Night session data on June 5 reveals a clear divergence in textile raw material markets: PTA main contract rose 0.93% to 6,304 points, staple fiber gained 0.62% to 7,752 points, while cotton main contract fell 0.50% to 15,940 points and cotton yarn dropped 0.33% to 22,360 points. This is not a simple fluctuation but a concentrated reflection of differences in cost transmission, demand expectations, and supply patterns within the industry chain.
Short-term Support and Mid-term Concerns for the Polyester Chain
The night session gains in PTA and staple fiber are primarily driven by the stabilization of upstream crude oil prices. Recent OPEC+ production cut expectations, combined with peak summer driving demand in North America, have pushed crude oil prices slightly higher, directly boosting the cost side of PX and PTA. Additionally, several domestic PTA plants entered scheduled maintenance in early June, tightening market supply and amplifying price elasticity.
Staple fiber, as a direct downstream product of PTA, has seen its price rise mainly through cost-push pass-through. Current operating rates in Jiangsu and Zhejiang staple fiber mills remain around 80%, but downstream weaving enterprises show no significant increase in purchasing willingness, mostly restocking on a need-only basis. This means the sustainability of staple fiber gains depends on whether end-order demand can pick up during the traditional off-season from late June to July. Should crude oil retreat, staple fiber could correct more sharply than PTA.
For textile enterprises, the current strength in PTA and staple fiber is more a story of cost and supply than of genuine demand recovery. Buyers should be wary of chasing highs, especially near the 7,750 yuan/ton staple fiber level, and should approach hedging positions with caution.
Cotton Decline: Dual Pressure from Bumper Harvest Expectations and Weak Demand
In stark contrast to the polyester chain's gains, cotton futures fell 0.50% in night trading, breaking below the 16,000 yuan/ton psychological level. This move reflects continued market pricing of a global oversupply for the 2025/26 season.

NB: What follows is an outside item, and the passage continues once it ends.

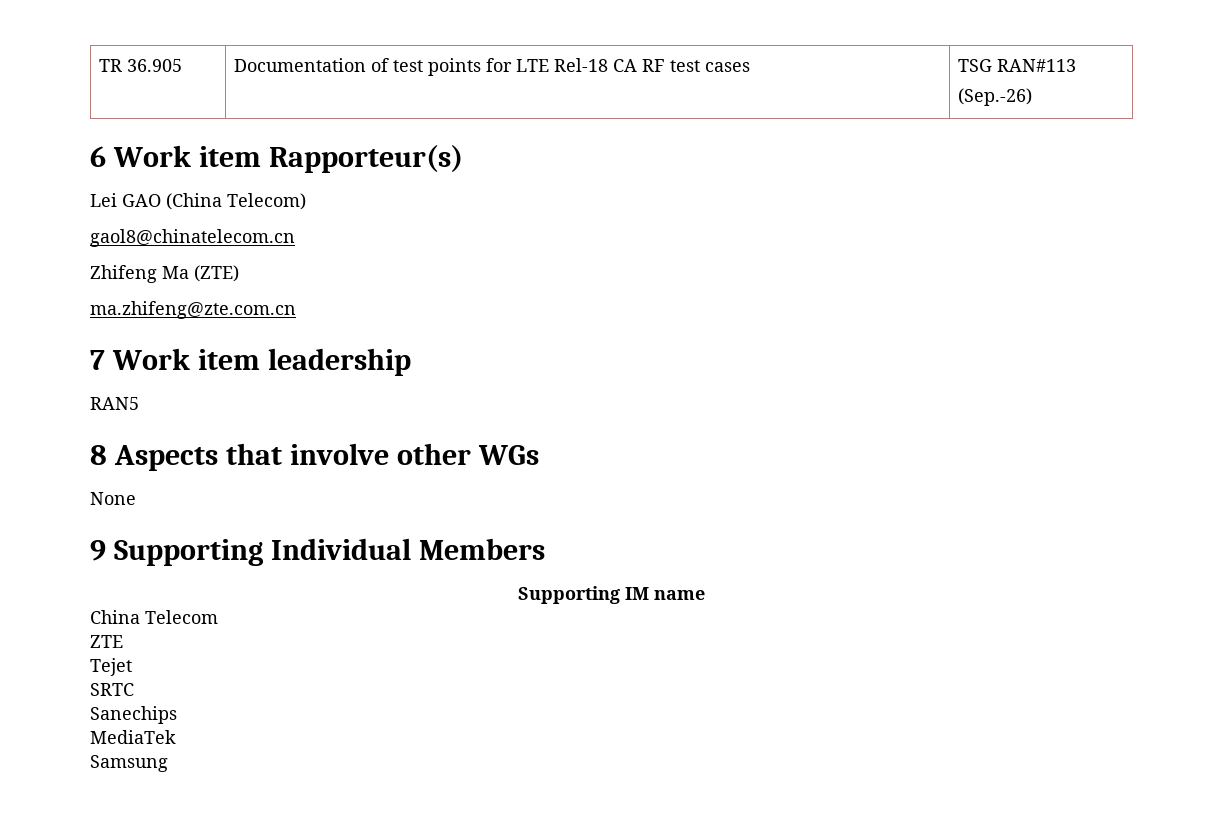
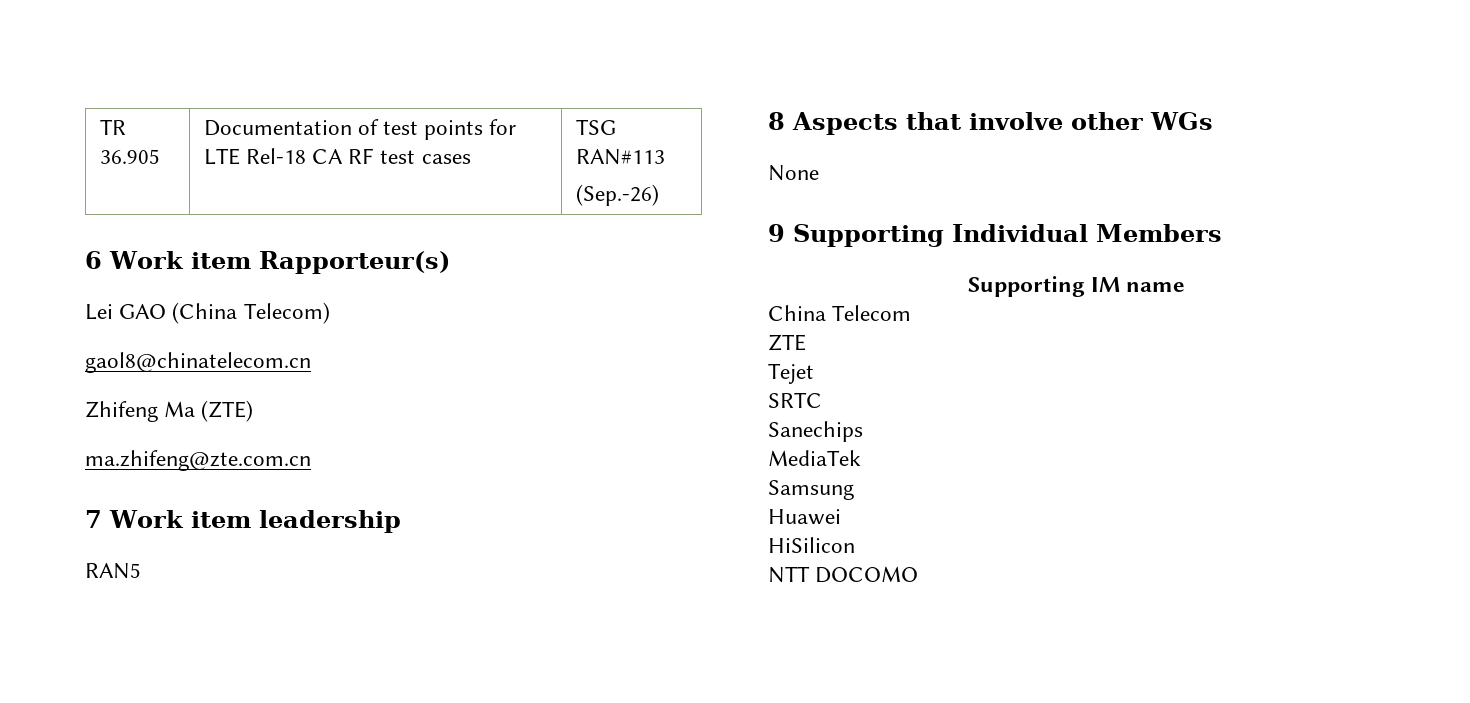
(168, 763) none -> [768,509,841,525] [768,537,855,553] [768,566,919,583] // Huawei // HiSilicon // NTT DOCOMO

On the supply side, the latest USDA planting intentions report shows increased U.S. cotton acreage for the new season, and favorable weather conditions in major growing regions support expectations of a bumper harvest. In Xinjiang, despite earlier low temperatures affecting seedling growth, recent warming has allowed replanting to proceed orderly, keeping overall production risk manageable.
Demand faces dual pressure domestically and internationally. Domestically, textile and apparel retail growth has slowed since May, with gray fabric inventory accumulation accelerating, making weaving mills cautious in cotton yarn procurement. Internationally, intensified competition from Southeast Asian textile capacity has led some global brands to shift orders to Vietnam and Bangladesh, resulting in shrinking export orders for Chinese cotton yarn and gray fabric. The decline in cotton yarn futures is a direct transmission of this weak demand along the chain.
Industrial Strategies Amid Divergence
The current divergence between PTA/staple fiber and cotton/cotton yarn essentially reflects asynchronous inventory cycles across different industry chain segments. The polyester chain is near the end of active destocking, making prices sensitive to cost changes, while the cotton chain faces passive inventory accumulation pressure, making prices prone to decline.
This divergence pattern is expected to persist until supply-demand imbalances in both chains converge. For textile enterprises, this means procurement plans can no longer treat bulk raw materials uniformly but must adopt differentiated strategies based on each material's industrial logic.